Ireland has ranked outside the top 30 for digital opportunity in a new index formulated by the International Telecommunication Union (ITU).
The Digital Opportunity Index (DOI) measures digital opportunity and uptake of ICT in 180 economies using a number of factors, including mobile, fixed-line and internet penetration, tariffs and rate of use.
Ireland ranked 31st overall. Korea topped the index with a score of 0.79, and was joined in the top five by Japan, Denmark, Iceland and Hong Kong. Ireland scored 0.58 on the index, behind countries such as Estonia and Slovenia, which ranked 20th and 22nd respectively.
The index rated countries under the headings Opportunity, Infrastructure and Utilisation and then aggregated a score. The Opportunity heading comprised mobile coverage, internet access tariffs and mobile access tariffs; Infrastructure featured information on fixed lines, computers, internet access, mobile cellular subscriptions and mobile internet; Utilisation featured proportion of internet users, ratio of fixed broadband users and ratio of mobile broadband users.
Ireland’s poor performance in the index cannot be put down simply to our below average broadband uptake and PC penetration rates, according to IrelandOffline spokesperson Damien Mulley. “We could excuse it if it was just based on broadband or pricing,” he said, indicating that these problems could be addressed more quickly than underlying problems with research and development (R&D) and technology education.
He pointed to the fact that while Ireland has large multinational technology companies and a very educated workforce, we lag behind when it comes to home-grown companies engaging in R&D, a fact highlighted by recent OECD reports.
Mulley said the fact that Asian countries had scored highly in the DOI was a worrying trend for the Irish technology sector. “The report showed that a lot of Asian countries’ DOI is gaining the most which is a worrying trend as there is a lot of jobs being outsourced to these economies at the moment. A lot of high-tech jobs could go over there.”
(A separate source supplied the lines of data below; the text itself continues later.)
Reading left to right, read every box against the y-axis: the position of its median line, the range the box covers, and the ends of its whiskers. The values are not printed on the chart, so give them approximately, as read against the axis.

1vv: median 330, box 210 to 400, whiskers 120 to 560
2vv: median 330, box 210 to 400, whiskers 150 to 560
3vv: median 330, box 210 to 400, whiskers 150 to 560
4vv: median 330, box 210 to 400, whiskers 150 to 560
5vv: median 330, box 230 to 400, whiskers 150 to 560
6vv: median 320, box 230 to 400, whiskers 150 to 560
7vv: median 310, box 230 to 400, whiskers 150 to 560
Asked if the DOI could be used by investors, multinationals and entrepreneurs when deciding where to set up stall, Mulley said it could be factored in to the decision-making process. “They’re going to be looking at this report. It’s a way of evaluating a market to see if you want to bring something in, if you want to bring your own company or bring a product into a market.”
Increasing broadband access and uptake was something that could be addressed in the short-term, said Mulley, but added that joined-up thinking when it comes to ICT investment and education was necessary. He pointed to Estonia, which only started investing in ICT about 10 years ago and is nine places above Ireland in the DOI.
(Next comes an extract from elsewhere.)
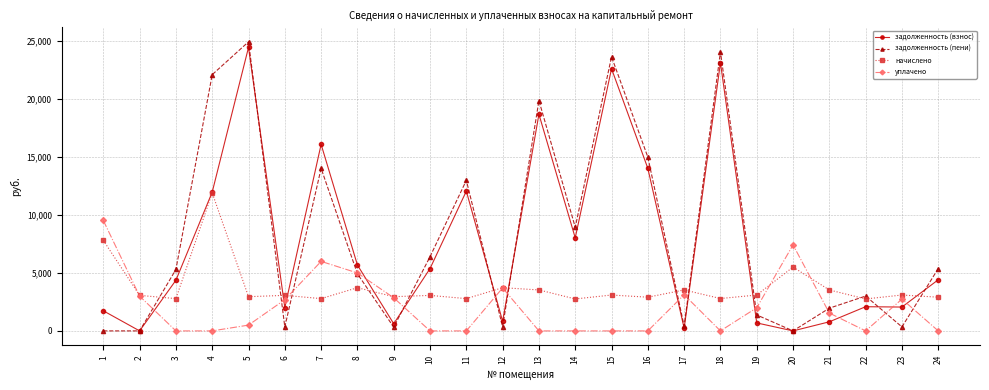

Where is the first local maximum for уплачено?

7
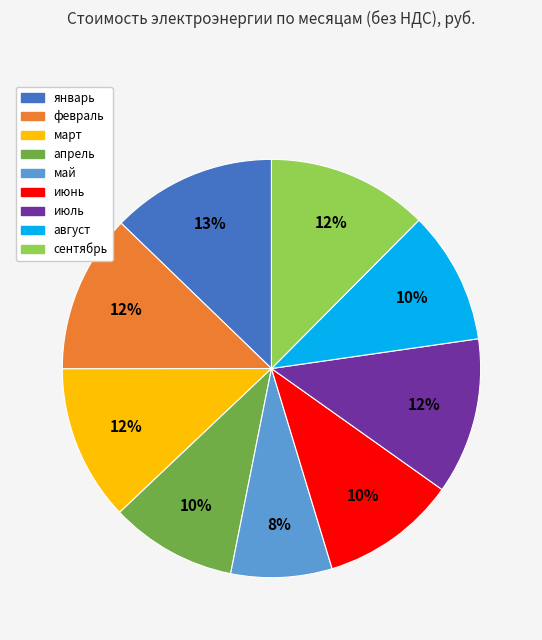

Is there a majority slice in this chart?

No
“We needs an overall government policy in the technology area,” he postulated. “At the moment it’s divided between the Department of Education, the Department of Communications, Marine and Natural Resources and the Department of Trade and Enterprise. We need somebody with cross-departmental responsibility for this. We have an E-Minister but from what I see there doesn’t seem to be a big push in this area. There’s been some great government projects but a lot more investment needs to be done with a full ministerial portfolio as well.”
The DOI was formulated by the ITU in conjunction with the Korea Agency for Digital Opportunity and Promotion, the Ministry of Information and Communication of the Republic of Korea and the UN Conference on Trade and Development.